My go-to source for biblical scholarship let me down. I could find nothing on JSTOR.org that would help me understand Luke’s choice, so I went to Academia.edu. There I found the paper that made my eyes leak. It’s by a Jewish scholar at the University of Jerusalem named Israel Knohl. Dr. Knohl argues, rather convincingly, that the original Creation account in Genesis 1 was an eight day account, not seven, and that this was later edited by the “H” source (the Holiness editor, working during the Babylonian Captivity) to reflect a later emphasis on the number seven.
But he doesn’t only explain that the Creation narrative first included eight days, he also explains why the number eight would have been so important to the P author. The full weight of that explanation exceeds what I can put into this Divergence, but I’ll try to give a few hints. (And yes, I’ll link the paper below. Well worth reading.)
In the Hebrew Scriptures one festival after another is eight days long, seven days with a climactic eighth day. In those same Scriptures, rites for purification are repeatedly seven days long with an eighth day of completion. Circumcision occurs on the eighth day. So periods of eight days pepper the Torah.
But why eight? Here he goes into the possibility, no, likelihood that the numerical value of the Tetragrammaton, the holy Name of God, was also eight. This revolves around the different ways that deities’ names were numerically represented in the ancient world, and I won’t go into that in too much detail, but one way of valuing the Name of God comes out to 17. A one and a seven. And there was a practice of adding the two numerals, one and seven, to arrive at a deity’s numerical name. Eight.

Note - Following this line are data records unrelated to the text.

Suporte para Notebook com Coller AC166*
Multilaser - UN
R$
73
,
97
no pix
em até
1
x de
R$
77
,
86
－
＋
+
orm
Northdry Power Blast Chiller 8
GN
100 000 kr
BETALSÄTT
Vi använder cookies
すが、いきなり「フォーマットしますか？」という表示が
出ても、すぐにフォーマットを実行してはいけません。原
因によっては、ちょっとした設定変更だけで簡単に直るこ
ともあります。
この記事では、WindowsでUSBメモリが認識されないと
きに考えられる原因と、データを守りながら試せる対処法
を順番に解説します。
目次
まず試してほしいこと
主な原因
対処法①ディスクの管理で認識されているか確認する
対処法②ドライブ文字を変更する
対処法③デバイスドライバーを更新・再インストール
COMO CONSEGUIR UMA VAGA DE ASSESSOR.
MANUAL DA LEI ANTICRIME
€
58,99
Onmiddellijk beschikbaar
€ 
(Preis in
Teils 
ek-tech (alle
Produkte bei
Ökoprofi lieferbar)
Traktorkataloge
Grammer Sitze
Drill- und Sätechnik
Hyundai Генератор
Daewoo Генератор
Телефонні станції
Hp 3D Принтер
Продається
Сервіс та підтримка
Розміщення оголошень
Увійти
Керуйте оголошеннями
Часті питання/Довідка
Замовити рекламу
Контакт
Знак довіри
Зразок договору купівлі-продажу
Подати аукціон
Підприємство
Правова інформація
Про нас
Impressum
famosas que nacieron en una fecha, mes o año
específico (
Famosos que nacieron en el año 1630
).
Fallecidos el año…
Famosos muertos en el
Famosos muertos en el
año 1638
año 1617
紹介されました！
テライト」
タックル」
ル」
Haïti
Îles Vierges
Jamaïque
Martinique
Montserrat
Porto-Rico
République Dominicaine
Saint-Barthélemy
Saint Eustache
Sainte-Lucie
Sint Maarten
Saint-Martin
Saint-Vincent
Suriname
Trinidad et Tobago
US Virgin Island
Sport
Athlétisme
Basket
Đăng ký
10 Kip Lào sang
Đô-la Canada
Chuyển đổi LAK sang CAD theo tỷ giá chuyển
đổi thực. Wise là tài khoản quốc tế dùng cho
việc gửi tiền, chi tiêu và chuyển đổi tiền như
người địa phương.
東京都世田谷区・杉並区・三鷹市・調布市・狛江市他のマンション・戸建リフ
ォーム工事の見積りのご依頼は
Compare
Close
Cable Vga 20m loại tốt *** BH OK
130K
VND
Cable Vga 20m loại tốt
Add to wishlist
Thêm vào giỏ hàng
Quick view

Dr. Knohl goes on to show how this numerical value worked itself out in Temple Worship. On the Day of Atonement, when the High Priest enters to the Holy of Holies to make sacrifice for the sins of the people, he is silent. But he sprinkles blood twice on the altar. Eight sprinkles of the blood of a bull, eight of a goat’s blood. Eight, eight. YHWH, YHWH. Now read Exodus 34:6-7.
YHWH passed before him and proclaimed, “YHWH, YHWH, a God merciful and gracious, slow to anger, and abounding in steadfast love and faithfulness, keeping steadfast love for thousands, forgiving iniquity and transgression and sin, but who will by no means clear the guilty, visiting the iniquity of the fathers on the children and the children’s children, to the third and the fourth generation.”
And all this happens on the mountain top.
The High Priest says nothing, but still, with two sets of eight sprinkles, calls on the Name of God twice, echoing God’s declaration of mercy and forgiveness from Exodus.
Most commentaries on Luke will emphasize Luke’s Gentile leanings. I have argued in other Divergences that the evangelist’s primary desire is to root what is becoming a Gentile church in its Jewish origins. To bind together Jewish and Gentile believers in Jesus. This tiny shift from six to eight days, evoking the power and holiness of that number for Jewish believers, echoing God’s proclamation of mercy from the mountain top at Sinai, this tiny shift argues more eloquently than anything I have ever found to date.